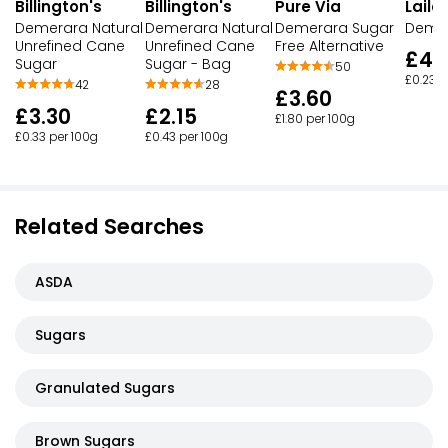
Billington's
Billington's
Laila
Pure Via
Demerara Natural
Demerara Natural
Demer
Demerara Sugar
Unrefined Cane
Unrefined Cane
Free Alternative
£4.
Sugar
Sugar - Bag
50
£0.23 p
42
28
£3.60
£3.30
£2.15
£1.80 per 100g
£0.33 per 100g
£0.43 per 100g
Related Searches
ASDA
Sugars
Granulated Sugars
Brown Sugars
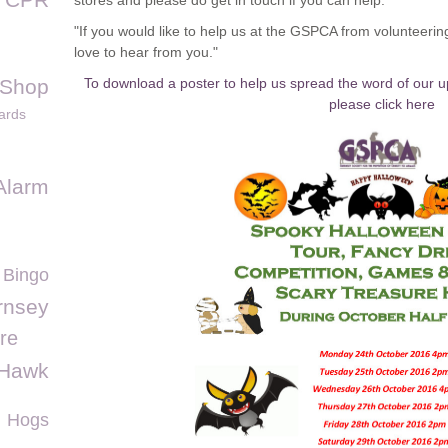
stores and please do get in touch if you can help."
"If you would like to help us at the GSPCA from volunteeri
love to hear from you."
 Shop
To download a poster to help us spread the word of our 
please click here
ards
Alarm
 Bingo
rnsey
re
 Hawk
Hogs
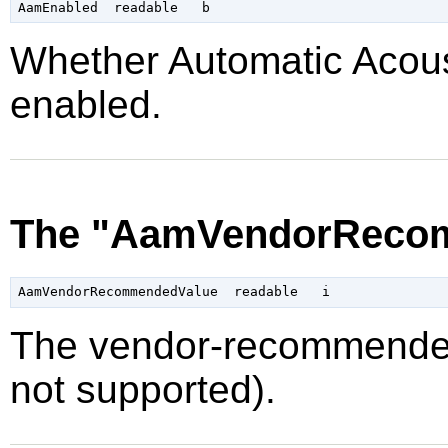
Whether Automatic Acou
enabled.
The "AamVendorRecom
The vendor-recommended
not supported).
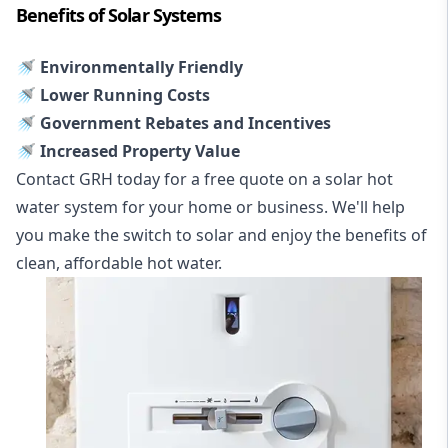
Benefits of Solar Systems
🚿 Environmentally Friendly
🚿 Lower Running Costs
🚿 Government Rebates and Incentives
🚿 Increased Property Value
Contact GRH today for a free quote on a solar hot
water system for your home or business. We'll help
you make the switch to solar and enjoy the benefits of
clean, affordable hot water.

──────────────────────────────

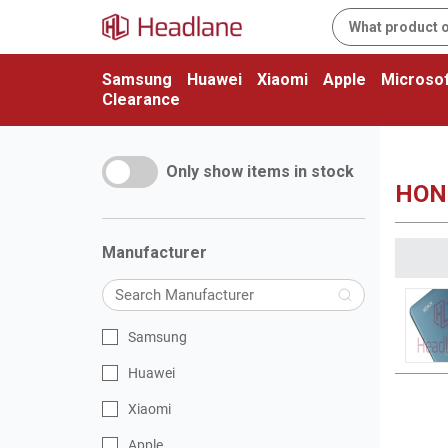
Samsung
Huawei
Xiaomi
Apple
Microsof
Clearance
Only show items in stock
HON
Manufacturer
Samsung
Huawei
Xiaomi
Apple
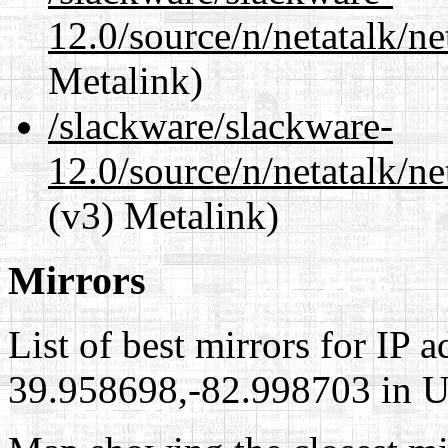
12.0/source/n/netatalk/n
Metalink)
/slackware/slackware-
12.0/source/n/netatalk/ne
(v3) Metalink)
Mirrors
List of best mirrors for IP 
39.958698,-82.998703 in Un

──────────────────────────────

What is being asked >> Show the lines of the material that contain the word "please".

Result of this task >>
stores and please do get in touch if you can help."
please click here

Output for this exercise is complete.